Please reproduce every line of the material below verbatim, omitting the pictures.

-- Excerpted data follows --

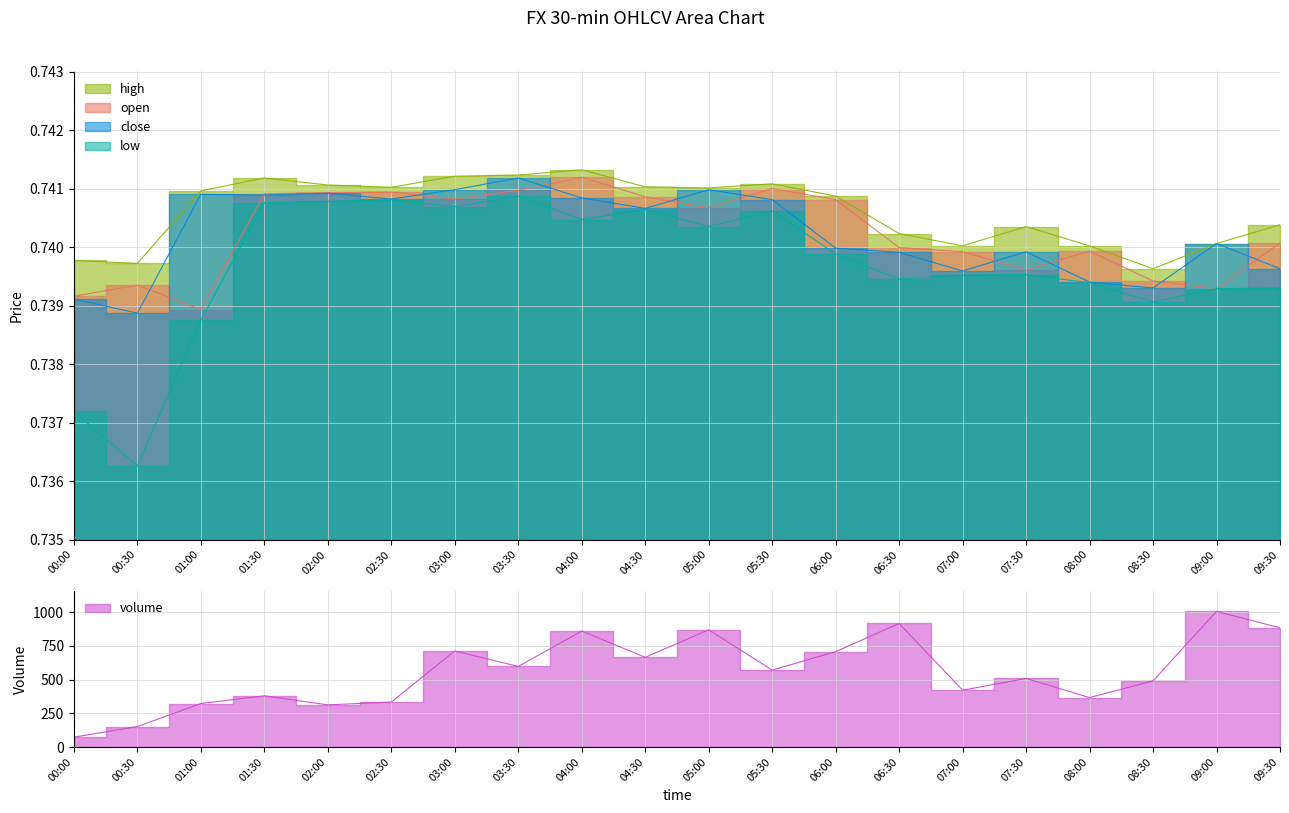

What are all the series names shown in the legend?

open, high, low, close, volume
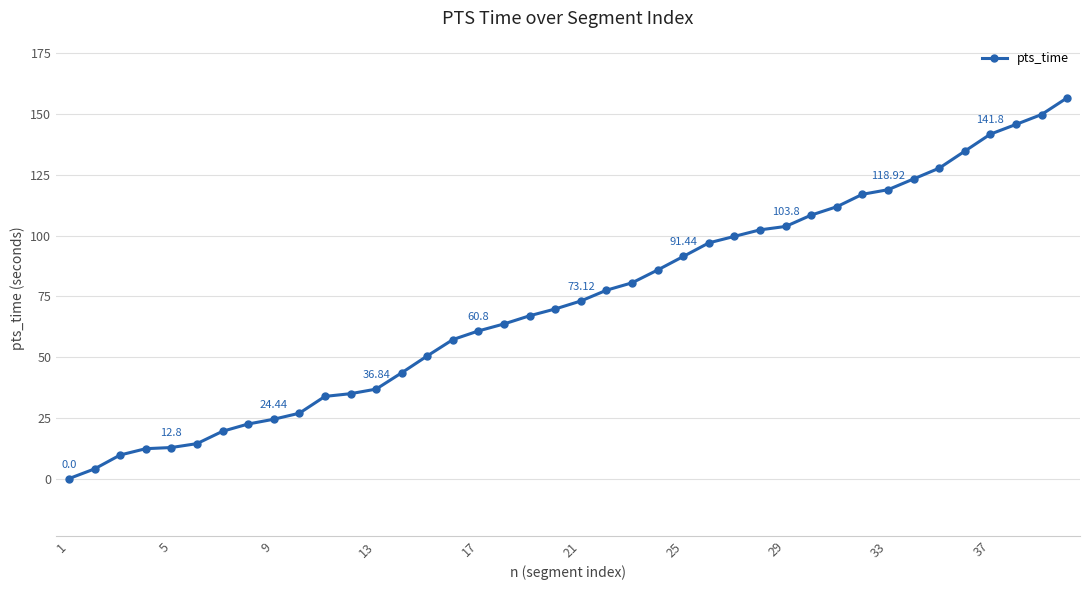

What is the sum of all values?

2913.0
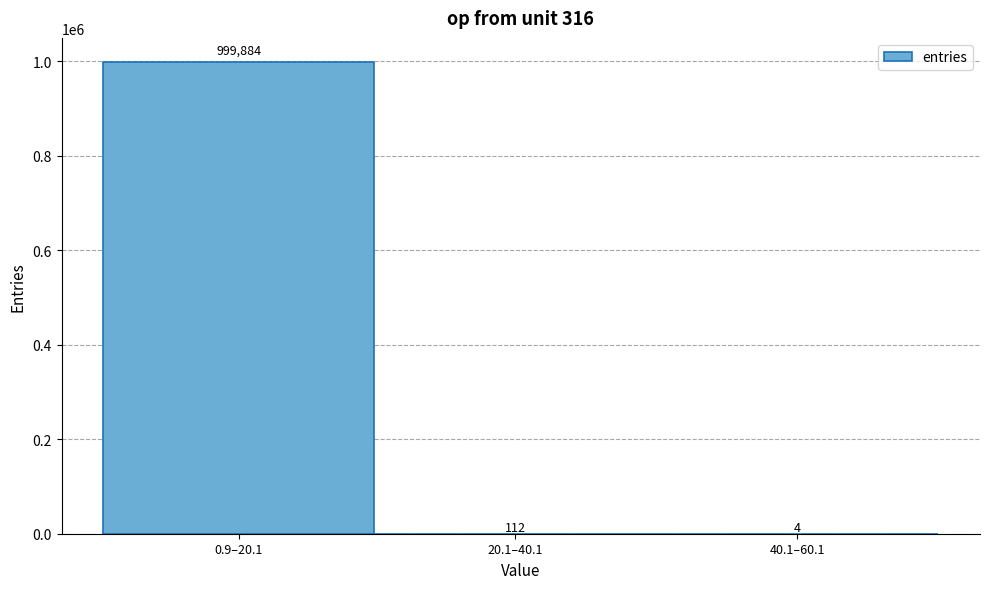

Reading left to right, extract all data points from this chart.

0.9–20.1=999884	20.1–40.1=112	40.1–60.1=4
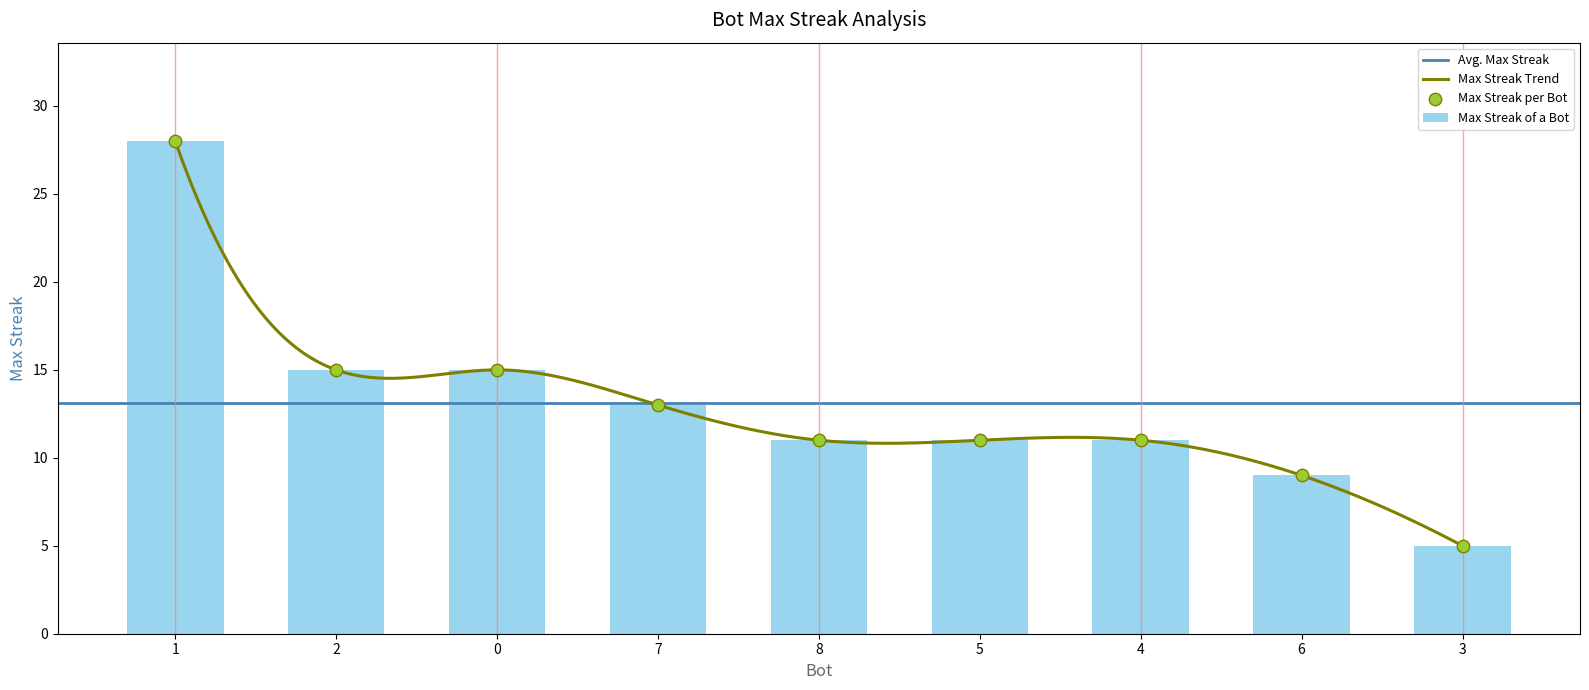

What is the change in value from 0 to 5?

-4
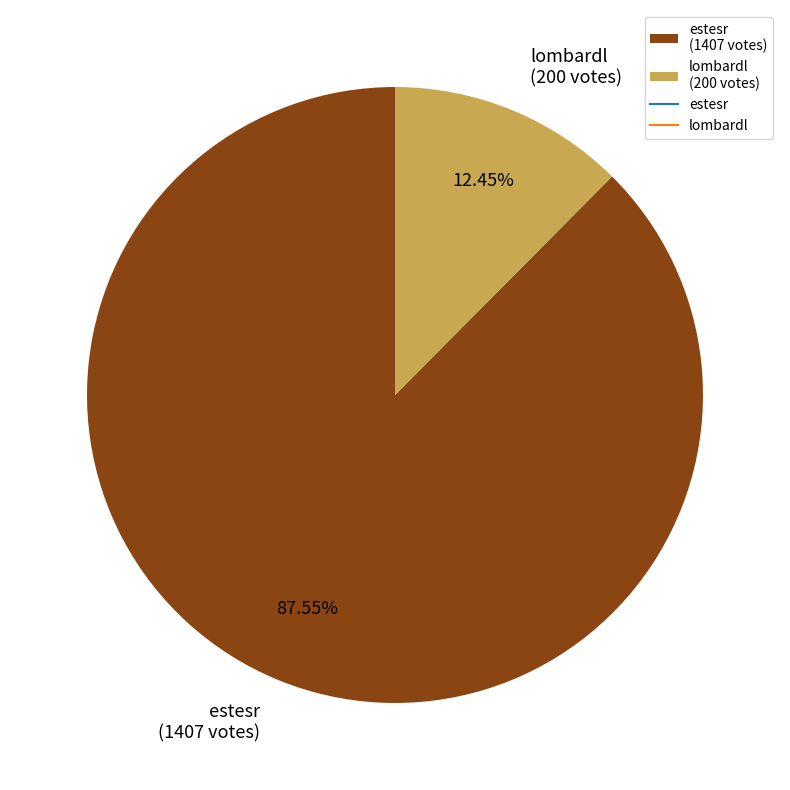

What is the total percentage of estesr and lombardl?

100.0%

-- Excerpted data concluded --

Exercise solution
What are all the series names shown in the legend?

open, high, low, close, volume

What is the sum of all values?

2913.0

Reading left to right, extract all data points from this chart.

0.9–20.1=999884	20.1–40.1=112	40.1–60.1=4

What is the change in value from 0 to 5?

-4

What is the total percentage of estesr and lombardl?

100.0%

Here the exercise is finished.